Monday, October 14, 2013
With 10,000 Americans turning 65 each day for the next 15 years, finding innovative ways for people to “age in place” is fast becoming a priority for the interior design world, said Christy Somerville, University of New Haven assistant professor of art and design.
Somerville said it is never too early for people to design sustainable, universal living spaces that provide the kind of safety and comfort needed as people age. Nor is it too early for UNH’s interior design students to begin thinking about it. So she recently restructured a junior-level design course to include the study of universal design and aging in place.
The redesign of the course couldn’t be more timely. In 2012, the Connecticut state legislature convened the Task Force to Study Aging in Place, and the group made a host of recommendations including a study of state and municipal-level zoning regulations that govern the building of new accessible units, remodeling of existing units including in-law type apartments, home modifications and home sharing. An AARP national survey found that 89 percent of those surveyed wanted to remain in their own homes as they enter their 60s, 70s and beyond. “It’s a fast-growing social issue,” Somerville said.
In the course, students experience what it is like to use wheelchairs around campus. They try the portable lift for getting in and out of bed. They visit retirement communities and an Alzheimer’s unit to see what the residents’ housing needs are.
“Using a manual wheelchair on the ramp into the Student Center or maneuvering in and out of an accessible toilet stall is more challenging than they thought,” Somerville said. “It is always an eye opener not only using the equipment but how people respond to the people using it, usually in a helpful manner but sometimes not.”
For a semester-long project, students redesign an existing home for a client. Last year, one team used the three-story house that they were renting in West Haven to create a model transitional living space for veterans. The other teams designed for a multigenerational family, an in-law apartment, and for a family with a child with Multiple Sclerosis.
Somerville, who is a Certified Aging in Place Specialist from the National Association of Home Builders, teaches students about the technologies involved in “smart homes” and the impact of design changes small and large including:
- Nontraditional kitchen and bathroom appliances and fixtures such as sinks that can be manually or automatically raised and lowered to various sitting and standing heights. (“You do not have to be in a wheelchair to appreciate having a place to sit while prepping food over a sink,” Somerville said.)

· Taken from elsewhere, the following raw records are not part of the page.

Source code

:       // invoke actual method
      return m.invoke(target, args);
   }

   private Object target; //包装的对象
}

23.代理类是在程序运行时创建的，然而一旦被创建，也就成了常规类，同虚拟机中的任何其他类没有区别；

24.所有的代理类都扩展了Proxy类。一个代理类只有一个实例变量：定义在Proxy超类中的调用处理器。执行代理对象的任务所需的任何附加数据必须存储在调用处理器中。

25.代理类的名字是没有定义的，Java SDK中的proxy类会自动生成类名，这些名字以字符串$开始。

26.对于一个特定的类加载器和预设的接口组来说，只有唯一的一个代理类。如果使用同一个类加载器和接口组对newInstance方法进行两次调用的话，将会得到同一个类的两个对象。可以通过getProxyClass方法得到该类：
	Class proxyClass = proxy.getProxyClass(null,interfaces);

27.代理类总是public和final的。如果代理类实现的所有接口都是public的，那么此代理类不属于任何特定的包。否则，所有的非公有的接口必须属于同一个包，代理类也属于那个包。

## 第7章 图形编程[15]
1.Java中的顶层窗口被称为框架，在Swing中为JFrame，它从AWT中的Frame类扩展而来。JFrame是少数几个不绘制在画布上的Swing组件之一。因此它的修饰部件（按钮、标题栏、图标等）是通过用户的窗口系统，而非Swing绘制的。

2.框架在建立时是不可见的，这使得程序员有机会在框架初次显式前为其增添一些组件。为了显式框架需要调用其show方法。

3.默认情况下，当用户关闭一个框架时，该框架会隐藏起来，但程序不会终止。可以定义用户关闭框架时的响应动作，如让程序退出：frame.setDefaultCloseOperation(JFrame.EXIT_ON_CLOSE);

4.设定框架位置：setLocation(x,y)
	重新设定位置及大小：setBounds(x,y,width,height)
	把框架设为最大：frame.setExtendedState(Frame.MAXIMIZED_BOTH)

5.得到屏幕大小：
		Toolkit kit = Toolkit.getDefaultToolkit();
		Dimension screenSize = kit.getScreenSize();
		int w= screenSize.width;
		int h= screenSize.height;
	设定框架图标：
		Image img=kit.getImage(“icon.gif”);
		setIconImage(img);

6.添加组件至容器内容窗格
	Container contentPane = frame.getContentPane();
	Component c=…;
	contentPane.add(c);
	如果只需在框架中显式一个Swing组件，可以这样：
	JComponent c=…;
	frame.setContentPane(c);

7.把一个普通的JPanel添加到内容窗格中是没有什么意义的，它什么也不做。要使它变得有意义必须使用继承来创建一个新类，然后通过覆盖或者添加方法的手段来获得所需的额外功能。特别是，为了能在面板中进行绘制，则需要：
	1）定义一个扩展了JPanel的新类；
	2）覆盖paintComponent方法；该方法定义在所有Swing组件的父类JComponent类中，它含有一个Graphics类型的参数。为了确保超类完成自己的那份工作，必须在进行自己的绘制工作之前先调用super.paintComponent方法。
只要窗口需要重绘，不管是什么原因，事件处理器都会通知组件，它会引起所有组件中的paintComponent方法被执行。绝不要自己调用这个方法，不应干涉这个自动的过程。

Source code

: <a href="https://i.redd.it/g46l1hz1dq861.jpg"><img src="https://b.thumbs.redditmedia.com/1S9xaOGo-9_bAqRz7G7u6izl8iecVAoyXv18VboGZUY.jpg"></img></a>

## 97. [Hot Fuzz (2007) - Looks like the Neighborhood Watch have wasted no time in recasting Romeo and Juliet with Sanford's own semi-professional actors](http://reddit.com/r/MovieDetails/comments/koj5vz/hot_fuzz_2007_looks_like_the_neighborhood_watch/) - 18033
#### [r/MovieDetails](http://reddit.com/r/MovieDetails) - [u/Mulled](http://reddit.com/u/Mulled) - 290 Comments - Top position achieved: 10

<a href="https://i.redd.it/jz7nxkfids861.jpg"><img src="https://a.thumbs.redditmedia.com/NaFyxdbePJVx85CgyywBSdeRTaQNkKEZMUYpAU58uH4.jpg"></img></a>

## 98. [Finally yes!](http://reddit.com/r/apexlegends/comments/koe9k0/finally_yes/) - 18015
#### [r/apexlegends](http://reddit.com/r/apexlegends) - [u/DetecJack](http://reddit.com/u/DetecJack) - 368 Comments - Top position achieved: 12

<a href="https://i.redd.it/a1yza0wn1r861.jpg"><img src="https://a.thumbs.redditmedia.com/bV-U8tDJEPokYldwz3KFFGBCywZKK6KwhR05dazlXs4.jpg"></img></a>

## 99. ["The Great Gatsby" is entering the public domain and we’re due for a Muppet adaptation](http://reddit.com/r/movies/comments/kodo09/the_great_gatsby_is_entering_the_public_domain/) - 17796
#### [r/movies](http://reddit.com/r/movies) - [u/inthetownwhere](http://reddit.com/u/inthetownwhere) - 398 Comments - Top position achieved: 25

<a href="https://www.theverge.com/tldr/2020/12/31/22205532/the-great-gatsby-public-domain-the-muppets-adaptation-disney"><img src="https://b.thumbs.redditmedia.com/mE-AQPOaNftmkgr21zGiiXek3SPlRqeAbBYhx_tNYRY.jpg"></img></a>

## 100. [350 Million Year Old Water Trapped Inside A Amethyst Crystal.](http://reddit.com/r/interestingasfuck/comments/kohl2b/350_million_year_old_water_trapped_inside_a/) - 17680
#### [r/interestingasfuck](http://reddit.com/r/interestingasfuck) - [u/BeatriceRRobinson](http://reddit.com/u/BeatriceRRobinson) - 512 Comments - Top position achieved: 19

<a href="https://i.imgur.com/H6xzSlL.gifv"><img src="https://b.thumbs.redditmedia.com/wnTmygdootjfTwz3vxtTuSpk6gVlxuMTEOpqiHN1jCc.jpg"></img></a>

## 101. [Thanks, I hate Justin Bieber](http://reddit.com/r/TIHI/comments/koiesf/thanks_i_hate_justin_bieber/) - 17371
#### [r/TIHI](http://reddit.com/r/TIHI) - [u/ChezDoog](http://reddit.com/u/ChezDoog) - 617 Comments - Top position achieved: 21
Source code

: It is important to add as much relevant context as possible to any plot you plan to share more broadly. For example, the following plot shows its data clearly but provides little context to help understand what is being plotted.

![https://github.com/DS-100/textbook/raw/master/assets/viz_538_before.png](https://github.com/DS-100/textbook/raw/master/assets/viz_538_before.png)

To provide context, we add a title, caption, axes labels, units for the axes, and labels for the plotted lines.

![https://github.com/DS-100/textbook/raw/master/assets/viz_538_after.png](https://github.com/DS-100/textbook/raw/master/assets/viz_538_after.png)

- Pull-out-drawer refrigerators and freezers, which reduce bending and reaching.
- Specialized cabinetry to improve accessibility
- Bathtubs with a motorized side panel that raises and lowers to allow easier access
- Use of electronics to monitor the needs of loved ones
“Addressing the topic of aging and eventual mortality is not something our American society talks about with ease,” she said, which is why she introduces the subject to her students, so this next generation of interior designers is more comfortable bringing up universal design to people at all stages of life.